=== Section Start ===
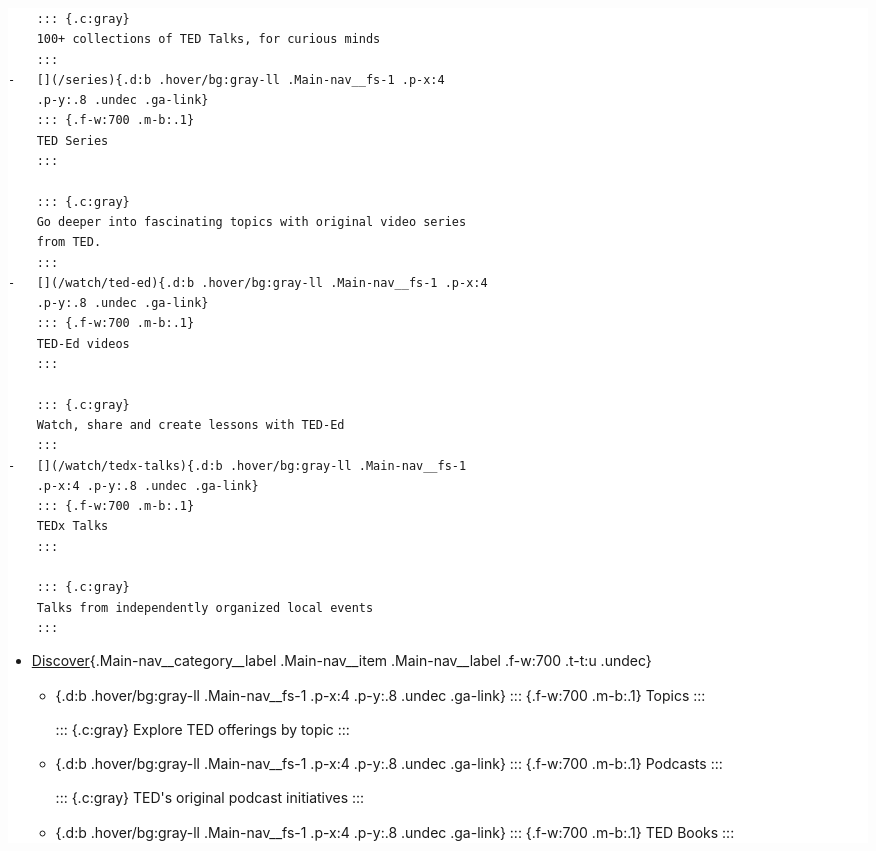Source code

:         ::: {.c:gray}
        100+ collections of TED Talks, for curious minds
        :::
    -   [](/series){.d:b .hover/bg:gray-ll .Main-nav__fs-1 .p-x:4
        .p-y:.8 .undec .ga-link}
        ::: {.f-w:700 .m-b:.1}
        TED Series
        :::

        ::: {.c:gray}
        Go deeper into fascinating topics with original video series
        from TED.
        :::
    -   [](/watch/ted-ed){.d:b .hover/bg:gray-ll .Main-nav__fs-1 .p-x:4
        .p-y:.8 .undec .ga-link}
        ::: {.f-w:700 .m-b:.1}
        TED-Ed videos
        :::

        ::: {.c:gray}
        Watch, share and create lessons with TED-Ed
        :::
    -   [](/watch/tedx-talks){.d:b .hover/bg:gray-ll .Main-nav__fs-1
        .p-x:4 .p-y:.8 .undec .ga-link}
        ::: {.f-w:700 .m-b:.1}
        TEDx Talks
        :::

        ::: {.c:gray}
        Talks from independently organized local events
        :::
-   [Discover](#){.Main-nav__category__label .Main-nav__item
    .Main-nav__label .f-w:700 .t-t:u .undec}
    -   [](/topics){.d:b .hover/bg:gray-ll .Main-nav__fs-1 .p-x:4
        .p-y:.8 .undec .ga-link}
        ::: {.f-w:700 .m-b:.1}
        Topics
        :::

        ::: {.c:gray}
        Explore TED offerings by topic
        :::
    -   [](/podcasts){.d:b .hover/bg:gray-ll .Main-nav__fs-1 .p-x:4
        .p-y:.8 .undec .ga-link}
        ::: {.f-w:700 .m-b:.1}
        Podcasts
        :::

        ::: {.c:gray}
        TED\'s original podcast initiatives
        :::
    -   [](/read/ted-books){.d:b .hover/bg:gray-ll .Main-nav__fs-1
        .p-x:4 .p-y:.8 .undec .ga-link}
        ::: {.f-w:700 .m-b:.1}
        TED Books
        :::
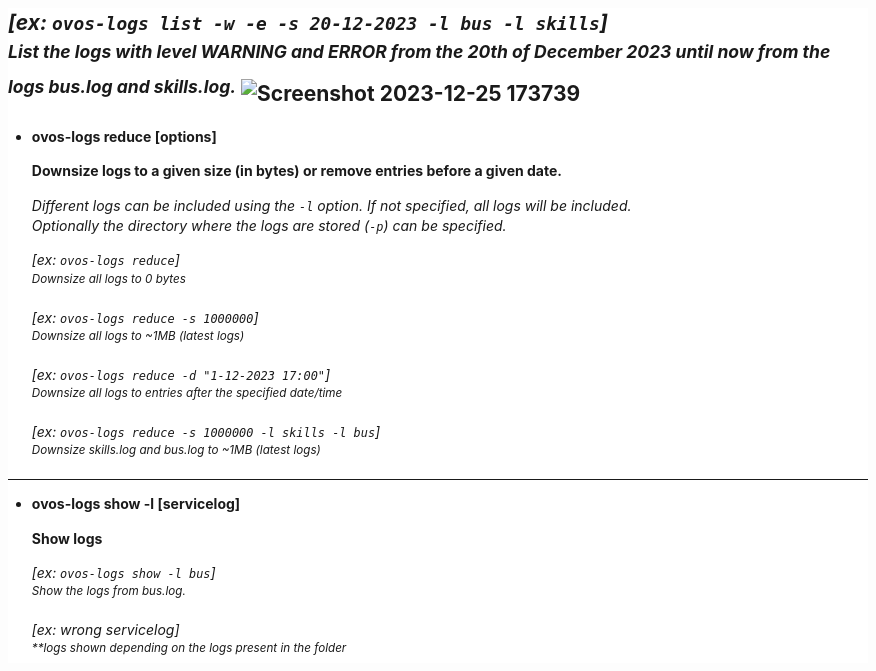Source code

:   _[ex: `ovos-logs list -w -e -s 20-12-2023 -l bus -l skills`]_  
  <sup>_List the logs with level WARNING and ERROR from the 20th of December 2023 until now from the logs bus.log and skills.log._</sup>
  <img width="1898" alt="Screenshot 2023-12-25 173739" src="https://github.com/emphasize/ovos-utils/assets/25036977/c5703195-4393-4989-ae40-b37638438c92">
---------------------

- **ovos-logs reduce [options]**
  
  **Downsize logs to a given size (in bytes) or remove entries before a given date.**  
    
  _Different logs can be included using the `-l` option. If not specified, all logs will be included._  
  _Optionally the directory where the logs are stored (`-p`) can be specified._  
  
  _[ex: `ovos-logs reduce`]_  
  <sup>_Downsize all logs to 0 bytes_</sup>  

  _[ex: `ovos-logs reduce -s 1000000`]_  
  <sup>_Downsize all logs to ~1MB (latest logs)_</sup>  

  _[ex: `ovos-logs reduce -d "1-12-2023 17:00"`]_  
  <sup>_Downsize all logs to entries after the specified date/time_</sup>  

  _[ex: `ovos-logs reduce -s 1000000 -l skills -l bus`]_  
  <sup>_Downsize skills.log and bus.log to ~1MB (latest logs)_</sup>  

---------------------

- **ovos-logs show -l [servicelog]**

  **Show logs**

  _[ex: `ovos-logs show -l bus`]_  
  <sup>_Show the logs from bus.log._</sup>  

  _[ex: wrong servicelog]_  
  <sup>_**logs shown depending on the logs present in the folder_</sup>

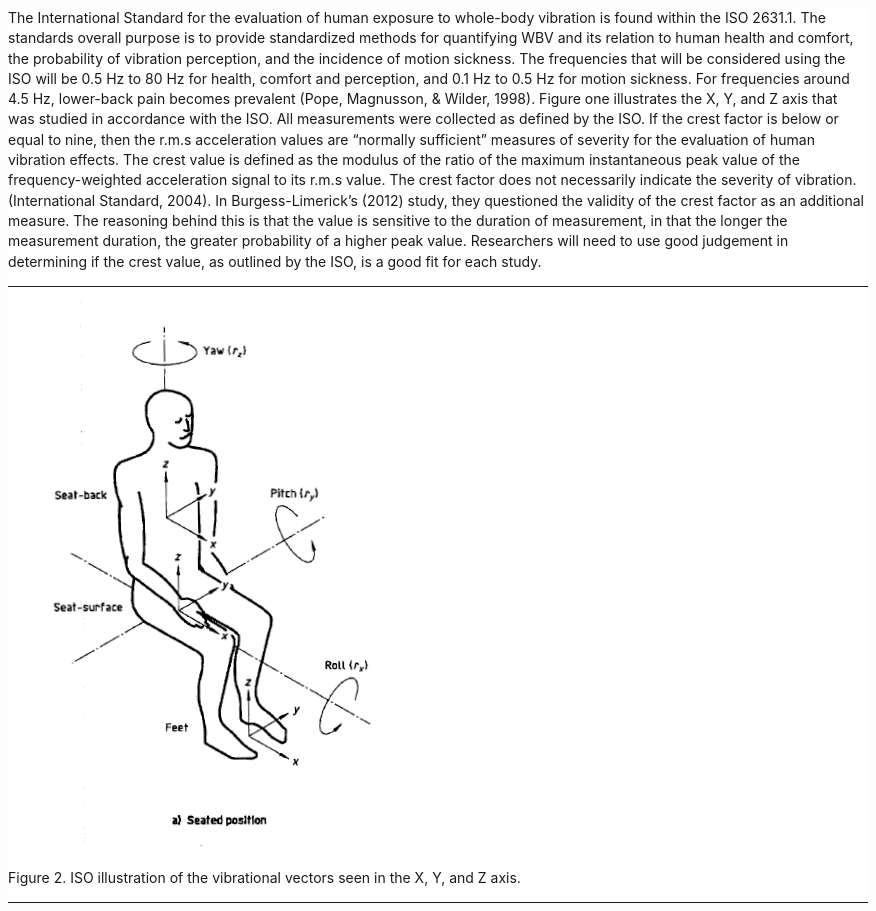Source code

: The International Standard for the evaluation of human exposure to whole-body vibration is found within the ISO 2631.1. The standards overall purpose is to provide standardized methods  for quantifying WBV and its relation to human health and comfort, the probability of vibration perception, and the incidence of motion sickness. The frequencies that will be considered using the ISO will be 0.5 Hz to 80 Hz for health, comfort and perception, and 0.1 Hz to 0.5 Hz for motion sickness. For frequencies around 4.5 Hz, lower-back pain becomes prevalent (Pope, Magnusson, & Wilder, 1998). Figure one illustrates the X, Y, and Z axis that was studied in accordance with the ISO. All measurements were collected as defined by the ISO. If the crest factor is below or equal to nine, then the r.m.s acceleration values are “normally sufficient” measures of severity for the evaluation of human vibration effects. The crest value is defined as the modulus of the ratio of the maximum instantaneous peak value of the frequency-weighted acceleration signal to its r.m.s value. The crest factor does not necessarily indicate the severity of vibration. (International Standard, 2004). In Burgess-Limerick’s (2012) study, they questioned the validity of the crest factor as an additional measure. The reasoning behind this is that the value is sensitive to the duration of measurement, in that the longer the measurement duration, the greater probability of a higher peak value. Researchers will need to use good judgement in determining if the crest value, as outlined by the ISO, is a good fit for each study. 

* * *

<img src="https://raw.githubusercontent.com/shea08/shea08.github.io/master/Fig2.png" alt="ISO illustration of the vibrational vectors seen in the X, Y, and Z axis.">

Figure 2. ISO illustration of the vibrational vectors seen in the X, Y, and Z axis.

* * *
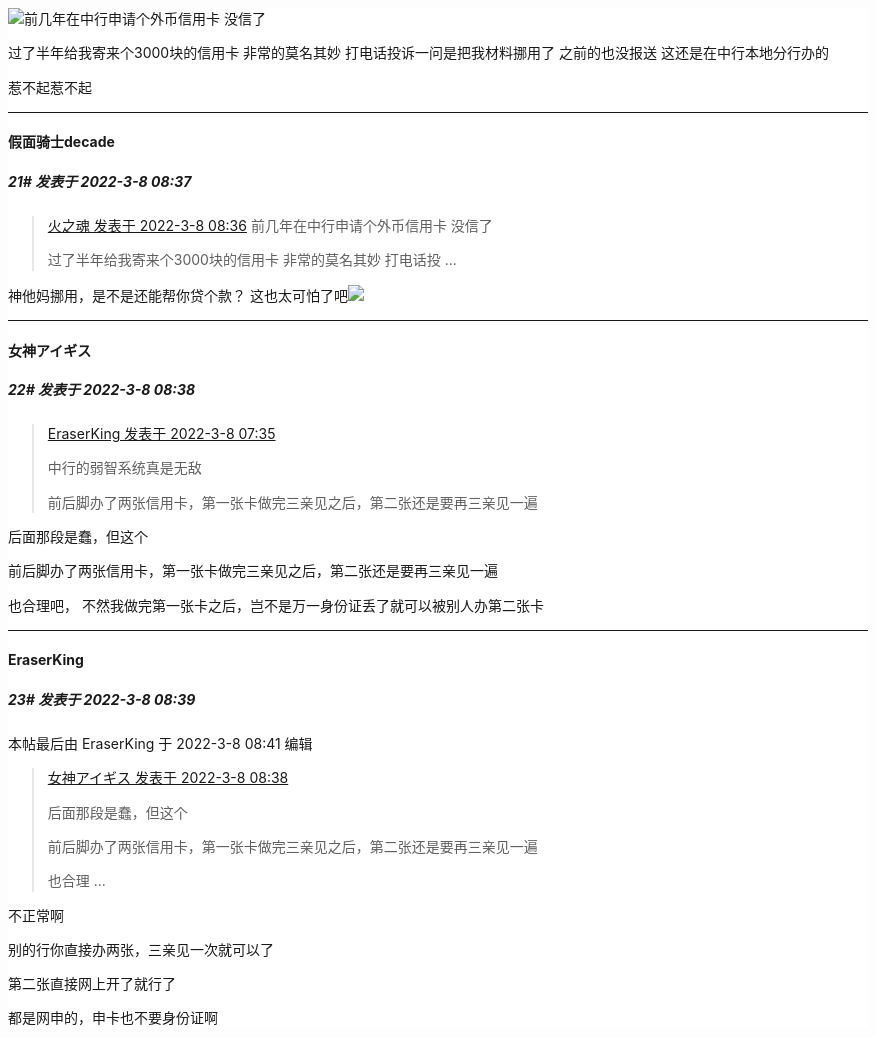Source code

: <img src="https://static.saraba1st.com/image/smiley/face2017/004.gif" referrerpolicy="no-referrer">前几年在中行申请个外币信用卡 没信了

过了半年给我寄来个3000块的信用卡 非常的莫名其妙 打电话投诉一问是把我材料挪用了 之前的也没报送 这还是在中行本地分行办的

惹不起惹不起

*****

####  假面骑士decade  
##### 21#       发表于 2022-3-8 08:37

<blockquote><a href="httphttps://bbs.saraba1st.com/2b/forum.php?mod=redirect&amp;goto=findpost&amp;pid=54958786&amp;ptid=2056569" target="_blank">火之魂 发表于 2022-3-8 08:36</a>
前几年在中行申请个外币信用卡 没信了

过了半年给我寄来个3000块的信用卡 非常的莫名其妙 打电话投 ...</blockquote>
神他妈挪用，是不是还能帮你贷个款？
这也太可怕了吧<img src="https://static.saraba1st.com/image/smiley/face2017/001.png" referrerpolicy="no-referrer">

*****

####  女神アイギス  
##### 22#       发表于 2022-3-8 08:38

<blockquote><a href="httphttps://bbs.saraba1st.com/2b/forum.php?mod=redirect&amp;goto=findpost&amp;pid=54958452&amp;ptid=2056569" target="_blank">EraserKing 发表于 2022-3-8 07:35</a>

中行的弱智系统真是无敌

前后脚办了两张信用卡，第一张卡做完三亲见之后，第二张还是要再三亲见一遍</blockquote>
后面那段是蠢，但这个

前后脚办了两张信用卡，第一张卡做完三亲见之后，第二张还是要再三亲见一遍

也合理吧， 不然我做完第一张卡之后，岂不是万一身份证丢了就可以被别人办第二张卡

*****

####  EraserKing  
##### 23#       发表于 2022-3-8 08:39

 本帖最后由 EraserKing 于 2022-3-8 08:41 编辑 
<blockquote><a href="httphttps://bbs.saraba1st.com/2b/forum.php?mod=redirect&amp;goto=findpost&amp;pid=54958800&amp;ptid=2056569" target="_blank">女神アイギス 发表于 2022-3-8 08:38</a>

后面那段是蠢，但这个

前后脚办了两张信用卡，第一张卡做完三亲见之后，第二张还是要再三亲见一遍

也合理 ...</blockquote>
不正常啊

别的行你直接办两张，三亲见一次就可以了

第二张直接网上开了就行了

都是网申的，申卡也不要身份证啊
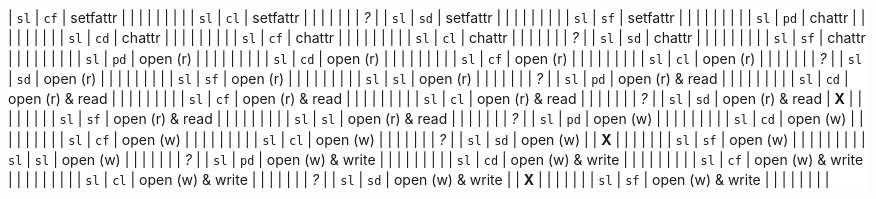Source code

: | `sl` | `cf` | setfattr |   |   |   |   |   |   |   |
| `sl` | `cl` | setfattr |   |   |   |   |   |   | *?* |
| `sl` | `sd` | setfattr |   |   |   |   |   |   |   |
| `sl` | `sf` | setfattr |   |   |   |   |   |   |   |
| `sl` | `pd` | chattr |   |   |   |   |   |   |   |
| `sl` | `cd` | chattr |   |   |   |   |   |   |   |
| `sl` | `cf` | chattr |   |   |   |   |   |   |   |
| `sl` | `cl` | chattr |   |   |   |   |   |   | *?* |
| `sl` | `sd` | chattr |   |   |   |   |   |   |   |
| `sl` | `sf` | chattr |   |   |   |   |   |   |   |
| `sl` | `pd` | open (r) |   |   |   |   |   |   |   |
| `sl` | `cd` | open (r) |   |   |   |   |   |   |   |
| `sl` | `cf` | open (r) |   |   |   |   |   |   |   |
| `sl` | `cl` | open (r) |   |   |   |   |   |   | *?* |
| `sl` | `sd` | open (r) |   |   |   |   |   |   |   |
| `sl` | `sf` | open (r) |   |   |   |   |   |   |   |
| `sl` | `sl` | open (r) |   |   |   |   |   |   | *?* |
| `sl` | `pd` | open (r) & read |   |   |   |   |   |   |   |
| `sl` | `cd` | open (r) & read |   |   |   |   |   |   |   |
| `sl` | `cf` | open (r) & read |   |   |   |   |   |   |   |
| `sl` | `cl` | open (r) & read |   |   |   |   |   |   | *?* |
| `sl` | `sd` | open (r) & read | **X** |   |   |   |   |   |   |
| `sl` | `sf` | open (r) & read |   |   |   |   |   |   |   |
| `sl` | `sl` | open (r) & read |   |   |   |   |   |   | *?* |
| `sl` | `pd` | open (w) |   |   |   |   |   |   |   |
| `sl` | `cd` | open (w) |   |   |   |   |   |   |   |
| `sl` | `cf` | open (w) |   |   |   |   |   |   |   |
| `sl` | `cl` | open (w) |   |   |   |   |   |   | *?* |
| `sl` | `sd` | open (w) |   | **X** |   |   |   |   |   |
| `sl` | `sf` | open (w) |   |   |   |   |   |   |   |
| `sl` | `sl` | open (w) |   |   |   |   |   |   | *?* |
| `sl` | `pd` | open (w) & write |   |   |   |   |   |   |   |
| `sl` | `cd` | open (w) & write |   |   |   |   |   |   |   |
| `sl` | `cf` | open (w) & write |   |   |   |   |   |   |   |
| `sl` | `cl` | open (w) & write |   |   |   |   |   |   | *?* |
| `sl` | `sd` | open (w) & write |   | **X** |   |   |   |   |   |
| `sl` | `sf` | open (w) & write |   |   |   |   |   |   |   |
=== Section End ===
• **Aim of the task**
Filter the listing above for the string "vibrational" and copy every matching line.

• **Exercise response**
<img src="https://raw.githubusercontent.com/shea08/shea08.github.io/master/Fig2.png" alt="ISO illustration of the vibrational vectors seen in the X, Y, and Z axis.">
Figure 2. ISO illustration of the vibrational vectors seen in the X, Y, and Z axis.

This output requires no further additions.